Долго стоял Богдан в молитвенном экстазе, а потом, словно просветленный и успокоенный упованием, бодро воскликнул:
— Эх, да что же это я кисну, словно баба перед пологами? Заварено пиво, нужно распивать, а слепую долю можно и за косы! — и, нахлобучив шапку, он вышел из палатки и направился по лагерю в передовую линию.

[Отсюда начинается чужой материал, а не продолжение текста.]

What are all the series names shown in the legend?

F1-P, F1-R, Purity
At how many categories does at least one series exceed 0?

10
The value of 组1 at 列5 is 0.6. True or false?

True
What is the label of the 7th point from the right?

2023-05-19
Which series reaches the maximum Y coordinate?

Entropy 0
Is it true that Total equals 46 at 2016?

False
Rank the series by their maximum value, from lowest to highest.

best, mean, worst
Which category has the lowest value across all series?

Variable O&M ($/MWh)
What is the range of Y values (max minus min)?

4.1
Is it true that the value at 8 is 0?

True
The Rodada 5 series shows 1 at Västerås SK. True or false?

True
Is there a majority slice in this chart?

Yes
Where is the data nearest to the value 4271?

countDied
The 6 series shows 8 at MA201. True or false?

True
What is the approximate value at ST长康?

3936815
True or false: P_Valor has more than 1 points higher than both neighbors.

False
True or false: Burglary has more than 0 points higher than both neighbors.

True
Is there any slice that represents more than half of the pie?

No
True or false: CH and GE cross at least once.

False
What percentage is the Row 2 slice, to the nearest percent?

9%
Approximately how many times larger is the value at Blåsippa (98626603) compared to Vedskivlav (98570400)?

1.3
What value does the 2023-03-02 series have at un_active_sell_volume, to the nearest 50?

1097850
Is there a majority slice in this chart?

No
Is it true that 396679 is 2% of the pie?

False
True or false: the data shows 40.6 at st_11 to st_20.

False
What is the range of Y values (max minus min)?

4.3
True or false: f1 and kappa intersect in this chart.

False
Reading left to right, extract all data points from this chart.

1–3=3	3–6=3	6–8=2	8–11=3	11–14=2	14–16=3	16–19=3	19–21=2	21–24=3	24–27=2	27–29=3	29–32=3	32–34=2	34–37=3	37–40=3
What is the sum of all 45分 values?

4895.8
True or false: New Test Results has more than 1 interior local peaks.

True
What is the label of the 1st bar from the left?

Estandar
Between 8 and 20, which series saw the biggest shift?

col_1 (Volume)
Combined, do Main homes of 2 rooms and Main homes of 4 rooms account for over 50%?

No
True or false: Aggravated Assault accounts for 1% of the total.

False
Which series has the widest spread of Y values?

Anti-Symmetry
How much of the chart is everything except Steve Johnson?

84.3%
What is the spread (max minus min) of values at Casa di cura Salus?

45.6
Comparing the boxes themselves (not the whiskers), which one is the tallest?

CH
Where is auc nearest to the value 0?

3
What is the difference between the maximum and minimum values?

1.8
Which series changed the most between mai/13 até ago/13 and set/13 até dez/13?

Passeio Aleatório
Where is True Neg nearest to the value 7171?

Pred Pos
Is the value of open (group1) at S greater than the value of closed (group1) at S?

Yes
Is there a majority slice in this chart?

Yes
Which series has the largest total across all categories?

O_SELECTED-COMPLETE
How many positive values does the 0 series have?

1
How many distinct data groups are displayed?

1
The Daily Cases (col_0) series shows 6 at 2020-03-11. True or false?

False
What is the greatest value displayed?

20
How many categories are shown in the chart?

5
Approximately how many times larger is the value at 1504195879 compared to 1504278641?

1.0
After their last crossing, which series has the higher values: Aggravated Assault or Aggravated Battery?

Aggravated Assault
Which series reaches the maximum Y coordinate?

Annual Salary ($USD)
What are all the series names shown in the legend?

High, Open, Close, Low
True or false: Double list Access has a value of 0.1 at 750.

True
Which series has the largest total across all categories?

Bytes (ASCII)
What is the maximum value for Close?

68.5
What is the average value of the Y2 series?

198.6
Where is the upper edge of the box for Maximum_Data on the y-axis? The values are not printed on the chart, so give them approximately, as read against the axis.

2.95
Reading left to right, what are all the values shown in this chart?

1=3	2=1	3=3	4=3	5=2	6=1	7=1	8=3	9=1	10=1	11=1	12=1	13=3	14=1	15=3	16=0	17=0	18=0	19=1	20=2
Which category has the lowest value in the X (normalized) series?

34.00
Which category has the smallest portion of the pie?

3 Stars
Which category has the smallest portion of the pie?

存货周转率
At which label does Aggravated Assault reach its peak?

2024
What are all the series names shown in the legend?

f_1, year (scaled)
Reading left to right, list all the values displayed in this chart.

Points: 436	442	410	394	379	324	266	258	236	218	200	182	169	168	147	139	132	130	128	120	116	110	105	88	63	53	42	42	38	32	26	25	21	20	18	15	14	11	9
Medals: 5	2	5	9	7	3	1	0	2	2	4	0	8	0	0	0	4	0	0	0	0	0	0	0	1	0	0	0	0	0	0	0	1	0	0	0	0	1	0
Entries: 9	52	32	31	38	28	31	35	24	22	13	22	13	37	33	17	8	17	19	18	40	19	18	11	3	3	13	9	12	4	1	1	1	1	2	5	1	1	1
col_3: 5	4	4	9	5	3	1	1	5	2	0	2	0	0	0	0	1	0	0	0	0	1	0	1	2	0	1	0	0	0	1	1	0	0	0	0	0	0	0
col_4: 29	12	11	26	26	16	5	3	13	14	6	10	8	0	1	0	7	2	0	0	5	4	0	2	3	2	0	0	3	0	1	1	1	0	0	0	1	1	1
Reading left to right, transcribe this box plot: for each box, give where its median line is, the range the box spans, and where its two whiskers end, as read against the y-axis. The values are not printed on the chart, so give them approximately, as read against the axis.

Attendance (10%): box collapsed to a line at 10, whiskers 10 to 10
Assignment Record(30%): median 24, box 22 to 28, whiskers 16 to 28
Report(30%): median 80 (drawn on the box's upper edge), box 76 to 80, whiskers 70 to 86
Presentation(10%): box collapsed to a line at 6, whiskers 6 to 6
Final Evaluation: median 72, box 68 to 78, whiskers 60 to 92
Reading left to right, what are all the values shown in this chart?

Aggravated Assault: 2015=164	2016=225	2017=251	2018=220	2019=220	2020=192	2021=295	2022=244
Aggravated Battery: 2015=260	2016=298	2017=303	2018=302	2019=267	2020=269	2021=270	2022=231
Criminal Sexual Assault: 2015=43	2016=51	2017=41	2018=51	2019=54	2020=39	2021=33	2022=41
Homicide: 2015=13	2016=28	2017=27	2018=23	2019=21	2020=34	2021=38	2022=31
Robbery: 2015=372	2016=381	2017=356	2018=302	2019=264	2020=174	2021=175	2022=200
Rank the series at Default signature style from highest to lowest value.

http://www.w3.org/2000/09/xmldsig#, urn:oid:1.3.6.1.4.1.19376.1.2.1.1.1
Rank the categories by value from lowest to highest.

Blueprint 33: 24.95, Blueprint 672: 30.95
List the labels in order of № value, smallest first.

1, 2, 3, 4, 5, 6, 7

Ветер освежал его пылающее лицо, быстрая ходьба усмиряла душевное волнение. Богдан подошел к гармашу Сычу, который с тремя гарматами и небольшим отрядом присоединился вчера к главному табору. С бритой, огненного цвета головой, с огромным оселедцем, закрученным за ухо, в чудовищных усах, он не только уже не напоминал давнего, золотаревского дьяка-звонаря, но мало был похож и на того новичка на Запорожье, что поднял плечом целый дуб. Богдан посылал его лазутчиком в Кодак повыведать о настроении тамошнего гарнизона и повысмотреть на случай приступа слабые стороны крепости... Сыч блистательно исполнил поручение гетмана и успел еще украсть одну пушку, снял собственноручно дуло с лафета и выволок его за мур, а два других орудия вывез из Присечья, где ковали их кузнецы.
Начинался мутный рассвет, но окрестности еще тонули в сумраке ночи.
— Здоров будь, Сыч, — приветствовал его Богдан, — я на радостях вчера забыл и поблагодарить тебя и расспросить хорошенько.
— Благодарить-то, ясный гетман, не за что, — поправил смущенно Сыч свои всклокоченные усы, — не велика штука позвонить, бовкали ведь мы прежде в звоны.
— Что прежде! Теперь вот как бовкнешь. А на Кодак надеяться можно?
— Да залога (гарнизон) там хоть и не совсем наша, а суть добрые приятели, вот только сам комендант... но «аще будем толцитися, то и отверзется» *. Вот это от них и подарок, — ударил он рукою по медному жерлу, — добрая пуколка, а вот те две нашей работы.